- _Data to use_:
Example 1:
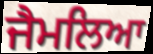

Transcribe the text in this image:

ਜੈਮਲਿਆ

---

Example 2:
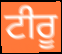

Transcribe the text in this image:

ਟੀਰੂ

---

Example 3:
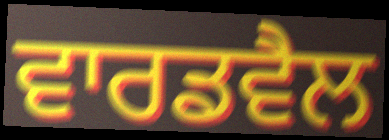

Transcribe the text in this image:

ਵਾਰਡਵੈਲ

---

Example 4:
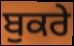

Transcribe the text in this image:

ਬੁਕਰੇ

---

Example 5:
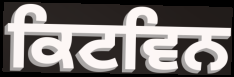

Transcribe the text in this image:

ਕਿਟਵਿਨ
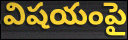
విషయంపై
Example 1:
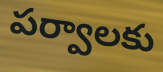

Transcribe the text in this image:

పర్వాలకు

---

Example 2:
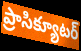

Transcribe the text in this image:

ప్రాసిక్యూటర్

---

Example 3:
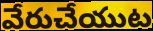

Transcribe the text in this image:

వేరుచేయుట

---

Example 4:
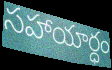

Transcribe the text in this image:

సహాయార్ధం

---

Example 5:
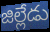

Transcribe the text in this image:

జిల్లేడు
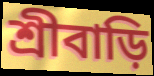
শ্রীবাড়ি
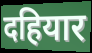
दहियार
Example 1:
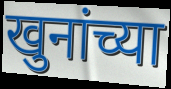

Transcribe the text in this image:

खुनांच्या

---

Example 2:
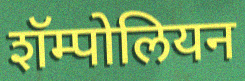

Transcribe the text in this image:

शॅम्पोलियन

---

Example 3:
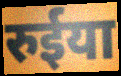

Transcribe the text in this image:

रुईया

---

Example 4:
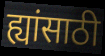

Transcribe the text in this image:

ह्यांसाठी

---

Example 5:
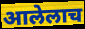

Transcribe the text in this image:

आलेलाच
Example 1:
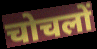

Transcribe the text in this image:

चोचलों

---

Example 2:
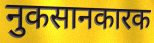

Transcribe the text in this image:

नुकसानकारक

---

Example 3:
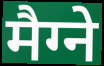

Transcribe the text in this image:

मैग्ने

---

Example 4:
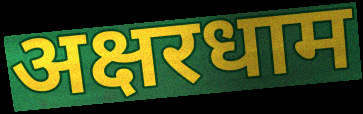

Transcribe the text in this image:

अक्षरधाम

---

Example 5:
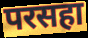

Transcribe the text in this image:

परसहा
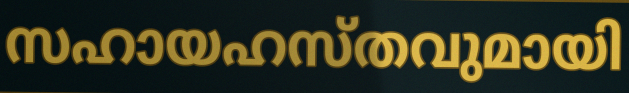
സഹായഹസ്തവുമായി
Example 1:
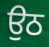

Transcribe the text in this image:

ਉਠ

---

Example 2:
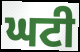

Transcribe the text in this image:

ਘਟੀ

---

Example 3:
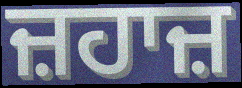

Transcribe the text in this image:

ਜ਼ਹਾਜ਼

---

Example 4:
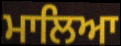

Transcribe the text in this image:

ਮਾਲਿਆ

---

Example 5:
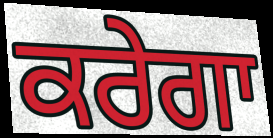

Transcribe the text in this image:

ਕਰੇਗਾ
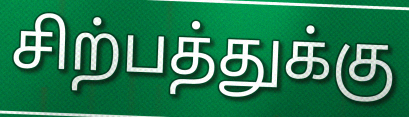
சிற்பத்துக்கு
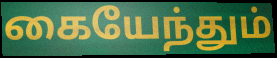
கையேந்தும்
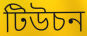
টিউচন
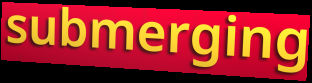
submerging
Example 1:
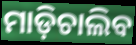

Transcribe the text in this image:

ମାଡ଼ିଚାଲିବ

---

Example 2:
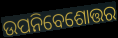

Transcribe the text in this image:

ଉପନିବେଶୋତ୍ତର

- _Work task_:
Exactly as written above, print every line of the data but not its pictures.

- _Task result_:
Example 1:

Transcribe the text in this image:

ਜੈਮਲਿਆ

---

Example 2:

Transcribe the text in this image:

ਟੀਰੂ

---

Example 3:

Transcribe the text in this image:

ਵਾਰਡਵੈਲ

---

Example 4:

Transcribe the text in this image:

ਬੁਕਰੇ

---

Example 5:

Transcribe the text in this image:

ਕਿਟਵਿਨ
విషయంపై
Example 1:

Transcribe the text in this image:

పర్వాలకు

---

Example 2:

Transcribe the text in this image:

ప్రాసిక్యూటర్

---

Example 3:

Transcribe the text in this image:

వేరుచేయుట

---

Example 4:

Transcribe the text in this image:

సహాయార్ధం

---

Example 5:

Transcribe the text in this image:

జిల్లేడు
শ্রীবাড়ি
दहियार
Example 1:

Transcribe the text in this image:

खुनांच्या

---

Example 2:

Transcribe the text in this image:

शॅम्पोलियन

---

Example 3:

Transcribe the text in this image:

रुईया

---

Example 4:

Transcribe the text in this image:

ह्यांसाठी

---

Example 5:

Transcribe the text in this image:

आलेलाच
Example 1:

Transcribe the text in this image:

चोचलों

---

Example 2:

Transcribe the text in this image:

नुकसानकारक

---

Example 3:

Transcribe the text in this image:

मैग्ने

---

Example 4:

Transcribe the text in this image:

अक्षरधाम

---

Example 5:

Transcribe the text in this image:

परसहा
സഹായഹസ്തവുമായി
Example 1:

Transcribe the text in this image:

ਉਠ

---

Example 2:

Transcribe the text in this image:

ਘਟੀ

---

Example 3:

Transcribe the text in this image:

ਜ਼ਹਾਜ਼

---

Example 4:

Transcribe the text in this image:

ਮਾਲਿਆ

---

Example 5:

Transcribe the text in this image:

ਕਰੇਗਾ
சிற்பத்துக்கு
கையேந்தும்
টিউচন
submerging
Example 1:

Transcribe the text in this image:

ମାଡ଼ିଚାଲିବ

---

Example 2:

Transcribe the text in this image:

ଉପନିବେଶୋତ୍ତର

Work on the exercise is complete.